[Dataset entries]
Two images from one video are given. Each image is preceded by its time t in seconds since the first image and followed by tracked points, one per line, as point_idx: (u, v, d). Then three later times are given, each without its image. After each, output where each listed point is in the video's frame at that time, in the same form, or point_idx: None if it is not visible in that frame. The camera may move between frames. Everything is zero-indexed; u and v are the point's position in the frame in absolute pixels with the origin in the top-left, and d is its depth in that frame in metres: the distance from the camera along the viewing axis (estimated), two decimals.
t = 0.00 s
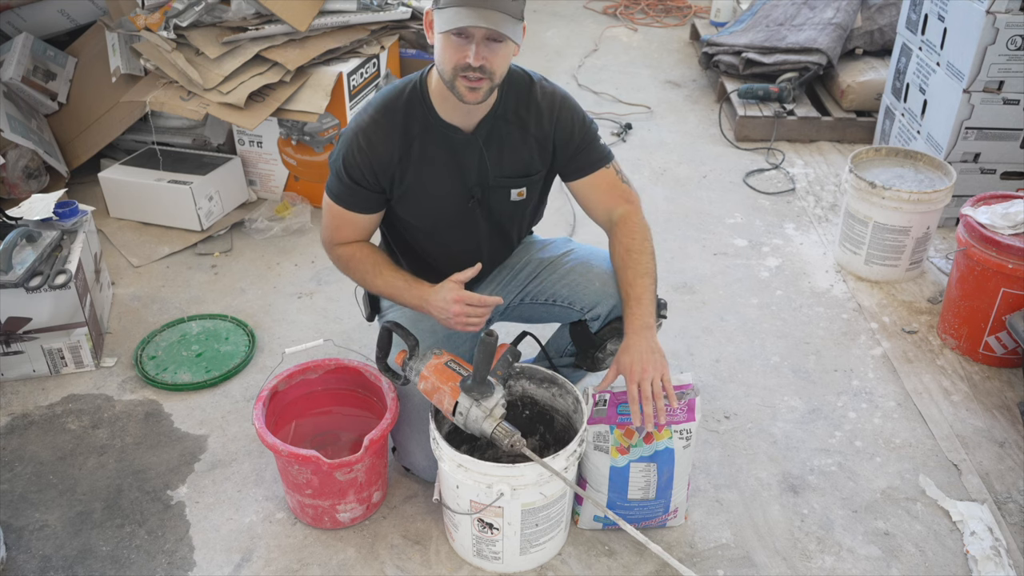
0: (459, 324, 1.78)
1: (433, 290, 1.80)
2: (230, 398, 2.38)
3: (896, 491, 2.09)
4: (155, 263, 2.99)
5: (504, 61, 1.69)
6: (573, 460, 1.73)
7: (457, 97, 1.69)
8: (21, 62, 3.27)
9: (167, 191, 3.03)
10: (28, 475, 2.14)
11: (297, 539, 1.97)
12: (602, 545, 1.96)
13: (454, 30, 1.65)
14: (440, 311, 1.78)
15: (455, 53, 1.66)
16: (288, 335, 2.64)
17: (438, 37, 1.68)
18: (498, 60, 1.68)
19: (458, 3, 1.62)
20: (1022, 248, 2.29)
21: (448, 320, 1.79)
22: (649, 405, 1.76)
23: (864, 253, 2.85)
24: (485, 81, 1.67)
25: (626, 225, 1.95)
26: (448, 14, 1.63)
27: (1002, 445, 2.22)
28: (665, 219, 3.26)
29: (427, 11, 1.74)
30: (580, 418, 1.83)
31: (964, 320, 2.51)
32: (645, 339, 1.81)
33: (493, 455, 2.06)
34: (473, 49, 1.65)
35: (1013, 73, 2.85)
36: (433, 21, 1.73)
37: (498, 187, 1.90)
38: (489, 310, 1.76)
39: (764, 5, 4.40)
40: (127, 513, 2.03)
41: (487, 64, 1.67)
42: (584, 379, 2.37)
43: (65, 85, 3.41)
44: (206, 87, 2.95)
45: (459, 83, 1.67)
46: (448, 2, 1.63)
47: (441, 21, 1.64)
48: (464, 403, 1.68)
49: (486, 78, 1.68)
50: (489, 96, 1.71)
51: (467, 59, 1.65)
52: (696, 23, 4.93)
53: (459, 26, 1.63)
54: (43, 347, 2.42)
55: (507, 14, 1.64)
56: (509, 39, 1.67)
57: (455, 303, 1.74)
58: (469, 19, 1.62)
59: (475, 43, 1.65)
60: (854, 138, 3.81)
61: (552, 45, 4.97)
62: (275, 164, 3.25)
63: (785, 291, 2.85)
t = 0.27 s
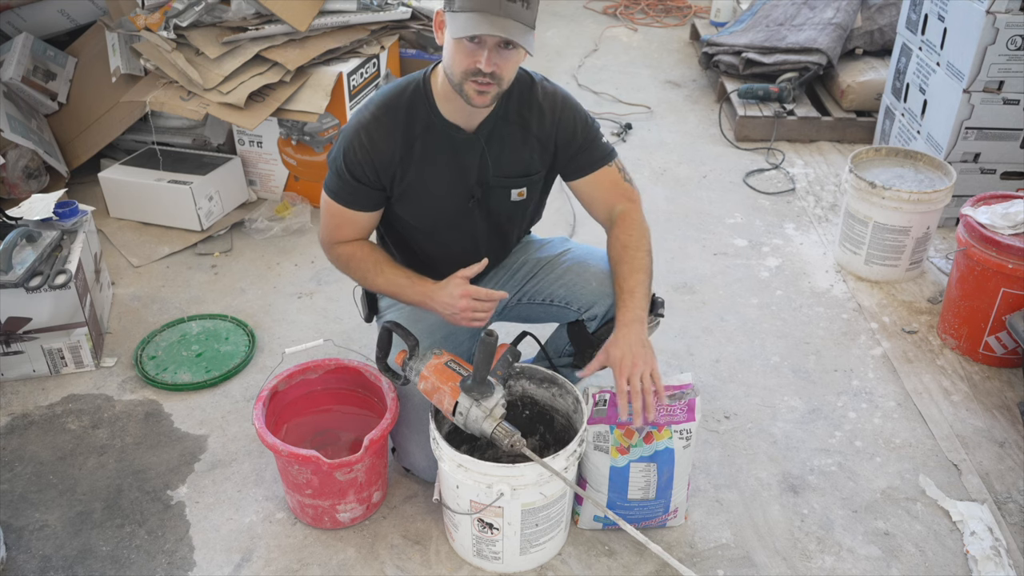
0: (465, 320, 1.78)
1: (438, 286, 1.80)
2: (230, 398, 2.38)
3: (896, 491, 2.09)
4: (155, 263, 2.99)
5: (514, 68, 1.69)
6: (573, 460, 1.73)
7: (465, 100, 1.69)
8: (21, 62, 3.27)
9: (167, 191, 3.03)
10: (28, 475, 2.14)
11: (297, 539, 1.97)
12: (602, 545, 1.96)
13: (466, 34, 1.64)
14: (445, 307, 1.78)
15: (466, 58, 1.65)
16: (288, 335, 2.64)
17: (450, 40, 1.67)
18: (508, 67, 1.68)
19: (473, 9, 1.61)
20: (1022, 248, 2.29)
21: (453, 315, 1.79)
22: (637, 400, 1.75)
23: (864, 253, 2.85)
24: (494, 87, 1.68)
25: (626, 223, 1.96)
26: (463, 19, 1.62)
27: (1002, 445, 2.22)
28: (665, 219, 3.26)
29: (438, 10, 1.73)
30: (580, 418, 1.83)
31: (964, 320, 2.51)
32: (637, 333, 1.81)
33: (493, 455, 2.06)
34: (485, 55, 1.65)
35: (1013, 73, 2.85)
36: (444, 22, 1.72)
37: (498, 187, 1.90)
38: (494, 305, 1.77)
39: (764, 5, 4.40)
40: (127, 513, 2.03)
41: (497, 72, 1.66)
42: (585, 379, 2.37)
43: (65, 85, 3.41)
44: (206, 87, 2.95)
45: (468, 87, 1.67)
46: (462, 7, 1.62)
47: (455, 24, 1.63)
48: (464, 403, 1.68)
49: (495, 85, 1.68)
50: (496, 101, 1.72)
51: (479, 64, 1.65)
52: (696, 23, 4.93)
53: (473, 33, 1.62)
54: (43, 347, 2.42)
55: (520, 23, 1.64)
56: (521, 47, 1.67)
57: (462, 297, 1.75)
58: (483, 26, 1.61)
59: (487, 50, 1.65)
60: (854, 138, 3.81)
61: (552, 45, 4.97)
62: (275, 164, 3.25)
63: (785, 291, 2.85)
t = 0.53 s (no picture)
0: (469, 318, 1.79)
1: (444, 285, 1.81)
2: (230, 398, 2.38)
3: (896, 491, 2.09)
4: (155, 263, 2.99)
5: (515, 61, 1.69)
6: (573, 460, 1.73)
7: (467, 96, 1.70)
8: (21, 62, 3.27)
9: (167, 191, 3.03)
10: (28, 475, 2.14)
11: (297, 539, 1.97)
12: (602, 545, 1.96)
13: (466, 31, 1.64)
14: (450, 306, 1.78)
15: (466, 55, 1.65)
16: (288, 335, 2.64)
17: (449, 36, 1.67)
18: (509, 61, 1.68)
19: (472, 6, 1.61)
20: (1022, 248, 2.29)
21: (457, 314, 1.79)
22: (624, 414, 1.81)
23: (864, 253, 2.85)
24: (495, 82, 1.68)
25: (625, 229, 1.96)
26: (462, 16, 1.62)
27: (1002, 445, 2.22)
28: (665, 219, 3.26)
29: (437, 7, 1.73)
30: (580, 418, 1.83)
31: (964, 320, 2.51)
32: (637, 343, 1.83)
33: (493, 455, 2.06)
34: (485, 51, 1.65)
35: (1013, 73, 2.85)
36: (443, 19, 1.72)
37: (498, 185, 1.90)
38: (499, 304, 1.79)
39: (764, 5, 4.40)
40: (127, 513, 2.03)
41: (498, 66, 1.66)
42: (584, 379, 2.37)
43: (65, 85, 3.41)
44: (206, 87, 2.95)
45: (469, 84, 1.67)
46: (460, 4, 1.62)
47: (454, 22, 1.63)
48: (464, 403, 1.68)
49: (496, 79, 1.68)
50: (497, 96, 1.72)
51: (479, 60, 1.65)
52: (696, 24, 4.93)
53: (472, 29, 1.62)
54: (43, 347, 2.42)
55: (520, 17, 1.63)
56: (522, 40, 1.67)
57: (467, 297, 1.76)
58: (482, 23, 1.61)
59: (487, 45, 1.65)
60: (854, 138, 3.81)
61: (552, 45, 4.97)
62: (275, 164, 3.25)
63: (785, 291, 2.85)
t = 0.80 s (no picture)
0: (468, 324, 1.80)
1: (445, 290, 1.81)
2: (230, 398, 2.38)
3: (896, 491, 2.09)
4: (155, 263, 2.99)
5: (513, 57, 1.69)
6: (573, 460, 1.73)
7: (467, 93, 1.69)
8: (21, 62, 3.27)
9: (167, 191, 3.03)
10: (28, 475, 2.14)
11: (297, 539, 1.97)
12: (602, 545, 1.96)
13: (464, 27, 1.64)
14: (451, 311, 1.79)
15: (465, 51, 1.65)
16: (288, 335, 2.64)
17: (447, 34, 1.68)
18: (507, 56, 1.68)
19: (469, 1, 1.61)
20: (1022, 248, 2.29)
21: (458, 320, 1.80)
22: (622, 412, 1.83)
23: (864, 253, 2.85)
24: (494, 77, 1.67)
25: (627, 229, 1.96)
26: (460, 12, 1.62)
27: (1002, 445, 2.22)
28: (665, 219, 3.26)
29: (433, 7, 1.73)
30: (580, 418, 1.83)
31: (964, 320, 2.51)
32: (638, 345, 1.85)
33: (493, 455, 2.06)
34: (484, 46, 1.65)
35: (1013, 73, 2.85)
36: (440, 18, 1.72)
37: (499, 185, 1.90)
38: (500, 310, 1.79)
39: (764, 5, 4.40)
40: (127, 513, 2.03)
41: (497, 62, 1.66)
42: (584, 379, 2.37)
43: (65, 85, 3.41)
44: (206, 87, 2.95)
45: (469, 80, 1.67)
46: None
47: (452, 18, 1.63)
48: (464, 403, 1.68)
49: (494, 74, 1.67)
50: (497, 92, 1.71)
51: (478, 56, 1.65)
52: (696, 24, 4.93)
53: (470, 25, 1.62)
54: (43, 347, 2.42)
55: (517, 11, 1.64)
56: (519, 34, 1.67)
57: (469, 303, 1.76)
58: (480, 19, 1.61)
59: (485, 41, 1.65)
60: (854, 138, 3.81)
61: (552, 45, 4.97)
62: (275, 164, 3.25)
63: (785, 291, 2.85)
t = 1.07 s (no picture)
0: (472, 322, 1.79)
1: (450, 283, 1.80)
2: (230, 398, 2.38)
3: (896, 491, 2.09)
4: (155, 263, 2.99)
5: (518, 57, 1.69)
6: (573, 460, 1.73)
7: (471, 91, 1.69)
8: (21, 62, 3.27)
9: (167, 191, 3.03)
10: (28, 475, 2.14)
11: (297, 539, 1.97)
12: (602, 545, 1.96)
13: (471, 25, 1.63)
14: (454, 305, 1.78)
15: (471, 49, 1.65)
16: (288, 335, 2.64)
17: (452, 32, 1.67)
18: (513, 57, 1.68)
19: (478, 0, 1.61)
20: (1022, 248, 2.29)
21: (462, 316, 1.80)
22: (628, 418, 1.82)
23: (864, 253, 2.85)
24: (499, 77, 1.67)
25: (628, 233, 1.95)
26: (467, 10, 1.62)
27: (1002, 445, 2.22)
28: (665, 219, 3.26)
29: (439, 4, 1.73)
30: (580, 418, 1.83)
31: (964, 320, 2.51)
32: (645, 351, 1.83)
33: (493, 455, 2.06)
34: (490, 46, 1.65)
35: (1013, 73, 2.85)
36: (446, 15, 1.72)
37: (498, 184, 1.90)
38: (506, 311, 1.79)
39: (764, 5, 4.40)
40: (127, 513, 2.03)
41: (502, 62, 1.66)
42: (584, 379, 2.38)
43: (65, 85, 3.41)
44: (206, 87, 2.95)
45: (473, 78, 1.67)
46: None
47: (459, 16, 1.63)
48: (464, 403, 1.68)
49: (500, 74, 1.67)
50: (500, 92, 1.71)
51: (484, 56, 1.65)
52: (696, 24, 4.93)
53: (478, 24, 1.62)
54: (43, 347, 2.42)
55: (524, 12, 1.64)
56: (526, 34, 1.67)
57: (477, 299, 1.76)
58: (487, 18, 1.61)
59: (492, 40, 1.65)
60: (853, 138, 3.81)
61: (552, 45, 4.97)
62: (275, 164, 3.25)
63: (785, 291, 2.85)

> _Activity_
When a line contains the string "picture", copy it from the records.

> _Result for this task_
t = 0.53 s (no picture)
t = 0.80 s (no picture)
t = 1.07 s (no picture)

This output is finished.